Work to be completed → Only the number is needed: how many lines in the entries below contain the string "skipped"?

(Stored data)
-*-*-

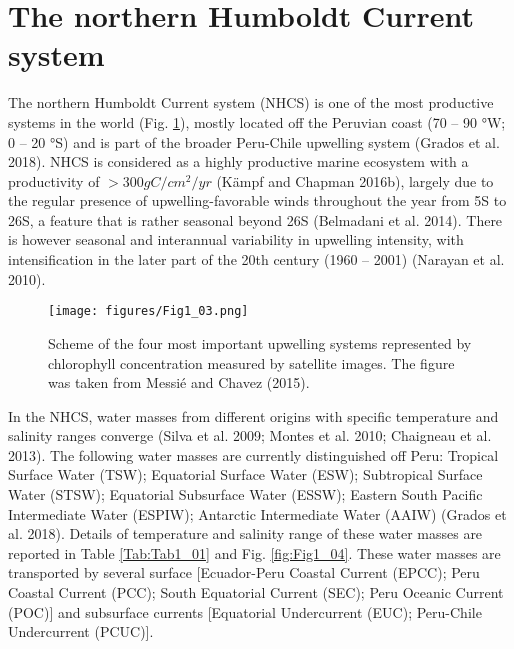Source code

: \section{The northern Humboldt Current system}
The northern Humboldt Current system (NHCS) is one of the most productive systems in the world (Fig. \ref{fig:Fig1_03}), mostly located off the Peruvian coast (70 – 90 °W; 0 – 20 °S) and is part of the broader Peru-Chile upwelling system \citep{GradChai2018}(Grados et al. 2018). NHCS is considered as a highly productive marine ecosystem with a productivity of $>300 g C/cm^{2}/yr$ \citep{KampCap5}(Kämpf and Chapman 2016b), largely due to the regular presence of upwelling-favorable winds throughout the year from 5\textdegree S to 26\textdegree S, a feature that is rather seasonal beyond 26\textdegree S \citep{Belm2014}(Belmadani et al. 2014). There is however seasonal and interannual variability in upwelling intensity, with intensification in the later part of the 20th century (1960 – 2001) \citep{Nara2010}(Narayan et al. 2010).\\

\begin{figure}[ht]
	\texttt{[image: figures/Fig1\_03.png]}
	\centering
	\caption{Scheme of the four most important upwelling systems represented by chlorophyll concentration measured by satellite images. The figure was taken from Messié and Chavez (2015).}
	\label{fig:Fig1_03}
\end{figure}

In the NHCS, water masses from different origins with specific temperature and salinity ranges converge \citep{SilvRoja2009,MontCola2010,ChaiDomi2013}(Silva et al. 2009; Montes et al. 2010; Chaigneau et al. 2013). The following water masses are currently distinguished off Peru: Tropical Surface Water (TSW); Equatorial Surface Water (ESW); Subtropical Surface Water (STSW); Equatorial Subsurface Water (ESSW); Eastern South Pacific Intermediate Water (ESPIW); Antarctic Intermediate Water (AAIW) \citep{GradChai2018}(Grados et al. 2018). Details of temperature and salinity range of these water masses are reported in Table \ref{Tab:Tab1_01} and Fig. \ref{fig:Fig1_04}. These water masses are transported by several surface [Ecuador-Peru Coastal Current (EPCC); Peru Coastal Current (PCC); South Equatorial Current (SEC); Peru Oceanic Current (POC)] and subsurface currents [Equatorial Undercurrent (EUC); Peru-Chile Undercurrent (PCUC)].\\


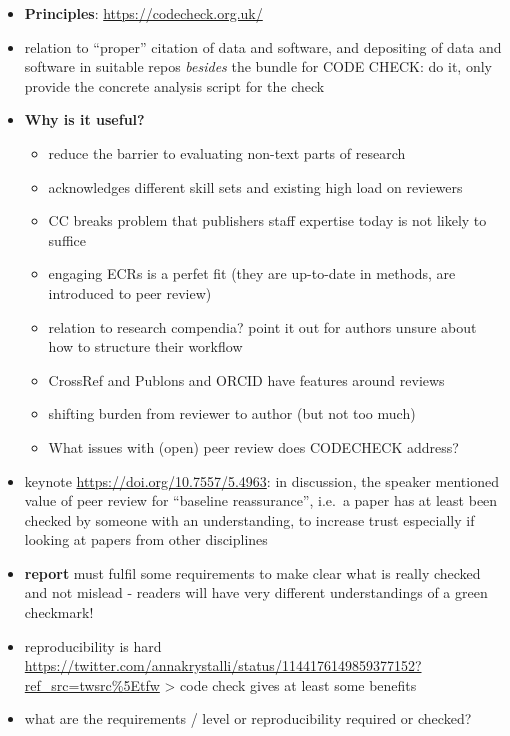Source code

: \documentclass[12pt]{article}
\begin{document}
\begin{itemize}
\item
  \textbf{Principles}: \url{https://codecheck.org.uk/}
\item
  relation to ``proper'' citation of data and software, and depositing
  of data and software in suitable repos \emph{besides} the bundle for
  CODE CHECK: do it, only provide the concrete analysis script for the
  check
\item
  \textbf{Why is it useful?}

  \begin{itemize}
  \item
    reduce the barrier to evaluating non-text parts of research
  \item
    acknowledges different skill sets and existing high load on
    reviewers
  \item
    CC breaks problem that publishers staff expertise today is not
    likely to suffice
  \item
    engaging ECRs is a perfet fit (they are up-to-date in methods, are
    introduced to peer review)
  \item
    relation to research compendia? point it out for authors unsure
    about how to structure their workflow
  \item
    CrossRef and Publons and ORCID have features around reviews
  \item
    shifting burden from reviewer to author (but not too much)
  \item
    What issues with (open) peer review does CODECHECK address?
  \end{itemize}
\item
  keynote \url{https://doi.org/10.7557/5.4963}: in discussion, the
  speaker mentioned value of peer review for ``baseline reassurance'',
  i.e.~a paper has at least been checked by someone with an
  understanding, to increase trust especially if looking at papers from
  other disciplines
\item
  \textbf{report} must fulfil some requirements to make clear what is
  really checked and not mislead - readers will have very different
  understandings of a green checkmark!
\item
  reproducibility is hard
  \url{https://twitter.com/annakrystalli/status/1144176149859377152?ref_src=twsrc\%5Etfw}
  \textgreater{} code check gives at least some benefits
\item
  what are the requirements / level or reproducibility required or
  checked?


\end{itemize}
\end{document}
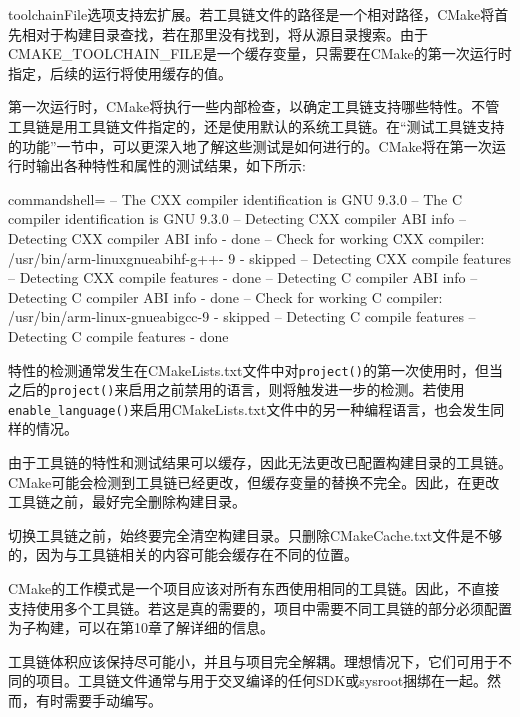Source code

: toolchainFile选项支持宏扩展。若工具链文件的路径是一个相对路径，CMake将首先相对于构建目录查找，若在那里没有找到，将从源目录搜索。由于CMAKE\_TOOLCHAIN\_FILE是一个缓存变量，只需要在CMake的第一次运行时指定，后续的运行将使用缓存的值。

第一次运行时，CMake将执行一些内部检查，以确定工具链支持哪些特性。不管工具链是用工具链文件指定的，还是使用默认的系统工具链。在“测试工具链支持的功能”一节中，可以更深入地了解这些测试是如何进行的。CMake将在第一次运行时输出各种特性和属性的测试结果，如下所示:

{\footnotesize
\begin{tcblisting}{commandshell={}}
-- The CXX compiler identification is GNU 9.3.0
-- The C compiler identification is GNU 9.3.0
-- Detecting CXX compiler ABI info
-- Detecting CXX compiler ABI info - done
-- Check for working CXX compiler: /usr/bin/arm-linuxgnueabihf-g++- 9 - skipped
-- Detecting CXX compile features
-- Detecting CXX compile features - done
-- Detecting C compiler ABI info
-- Detecting C compiler ABI info - done
-- Check for working C compiler: /usr/bin/arm-linux-gnueabigcc-9 - skipped
-- Detecting C compile features
-- Detecting C compile features - done
\end{tcblisting}
}

特性的检测通常发生在CMakeLists.txt文件中对\texttt{project()}的第一次使用时，但当之后的\texttt{project()}来启用之前禁用的语言，则将触发进一步的检测。若使用\texttt{enable\_language()}来启用CMakeLists.txt文件中的另一种编程语言，也会发生同样的情况。

由于工具链的特性和测试结果可以缓存，因此无法更改已配置构建目录的工具链。CMake可能会检测到工具链已经更改，但缓存变量的替换不完全。因此，在更改工具链之前，最好完全删除构建目录。

\begin{tcolorbox}[colback=blue!5!white,colframe=blue!75!black,title=配置完成后切换工具链]
切换工具链之前，始终要完全清空构建目录。只删除CMakeCache.txt文件是不够的，因为与工具链相关的内容可能会缓存在不同的位置。
\end{tcolorbox}

CMake的工作模式是一个项目应该对所有东西使用相同的工具链。因此，不直接支持使用多个工具链。若这是真的需要的，项目中需要不同工具链的部分必须配置为子构建，可以在第10章了解详细的信息。

工具链体积应该保持尽可能小，并且与项目完全解耦。理想情况下，它们可用于不同的项目。工具链文件通常与用于交叉编译的任何SDK或sysroot捆绑在一起。然而，有时需要手动编写。












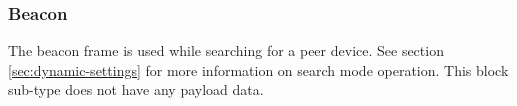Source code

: \subsubsection{Beacon}

The beacon frame is used while searching for a peer device. See section \ref{sec:dynamic-settings} for more information
on search mode operation. This block sub-type does not have any payload data.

-*-*-

Answer → 2